Last summer, when I was Walking, my husband got me an mp3 player so I could listen to filk as I strolled down Ocean Parkway. (Boogie Knights are *excellent* to walk to, btw. So is Tom Smith.)
But I wanted something else for when I was otherwise busy. So we've been buying lecture series from The Teaching Company, which I listen to mostly while cooking dinner, although they've also been useful for waiting rooms and long bus rides (along with a sock to knit.) The first was a survey of the history of evolution.
The current (and nearly finished) one is "The English Novel." And not only is it fascinating - I took enough English lit classes in college to qualify for a minor along with Education, but not on this particular subject - but it's also encouraged me to read books I'd only heard of before - or books I haven't read in decades. My mother-in-law, who didn't know I was doing this, bought me an omnibus of Thomas Hardy books (reasoning that "Debbie likes Jane Austen. Here's another 19th C English writer."), but as it's too heavy to leave the bedroom, much less the house, I'm saving it for Shabbat reading, where I'm taking
So. I have a PDA, and there is Project Gutenberg, with its vast collection of out-of-copyright books to download. And, honestly, I've read most of the fanfic on my pda so often I can see it in my head. Monday, I downloaded Wuthering Heights, which I haven't read since college (over two decades) and Vanity Fair, which I haven't read at all.

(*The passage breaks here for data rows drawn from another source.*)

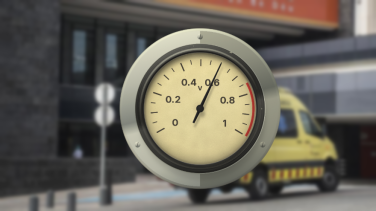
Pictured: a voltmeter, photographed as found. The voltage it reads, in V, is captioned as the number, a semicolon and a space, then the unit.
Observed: 0.6; V
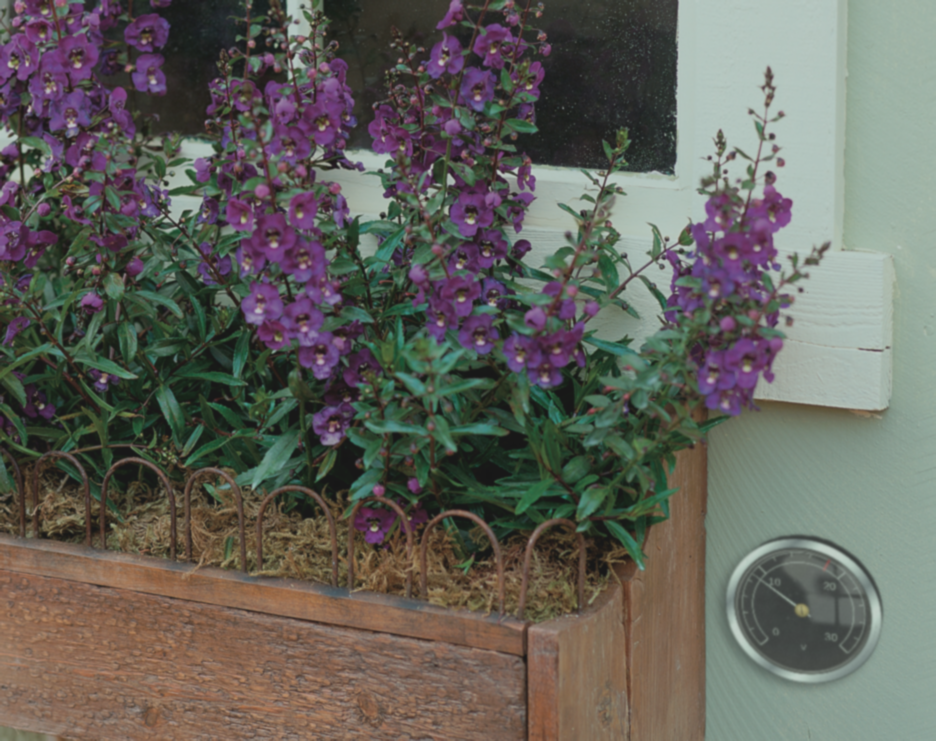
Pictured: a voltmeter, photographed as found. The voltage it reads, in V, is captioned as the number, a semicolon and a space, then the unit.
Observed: 9; V
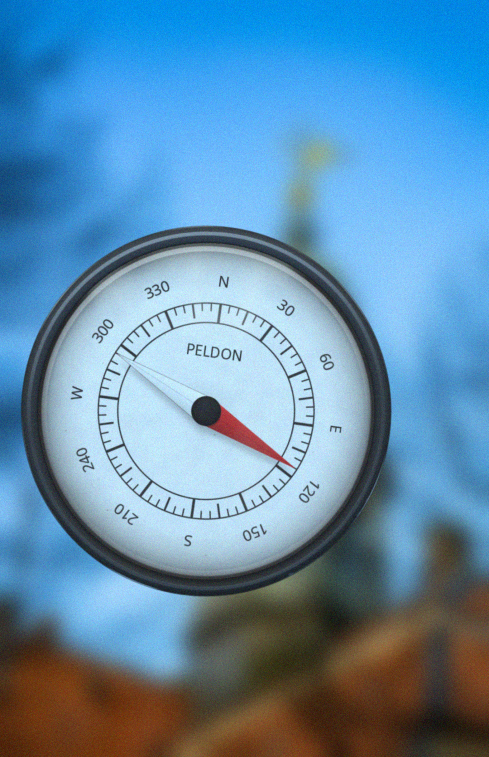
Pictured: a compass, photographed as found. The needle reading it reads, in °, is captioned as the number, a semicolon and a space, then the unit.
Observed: 115; °
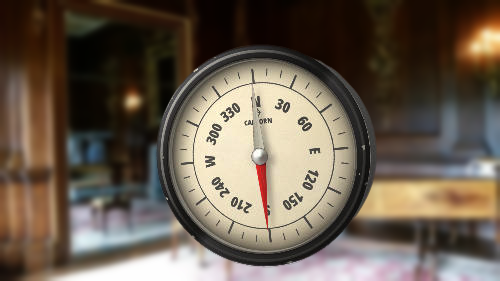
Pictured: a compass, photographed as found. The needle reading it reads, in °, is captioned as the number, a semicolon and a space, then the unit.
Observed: 180; °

I just finished WH. And. Wow. Emily makes her sister Charlotte seem, well, light and bright and sparkling. I knew it was gloomy, but I'd forgotten most of it. The layers. The unreliable second and third tier narrators. The petty, small characters and the great, huge ones - and the positive dearth of likeable ones. In fact, the only one I ever really liked was *Hareton*. Wow. (Also. I have a story germinating. We will see.)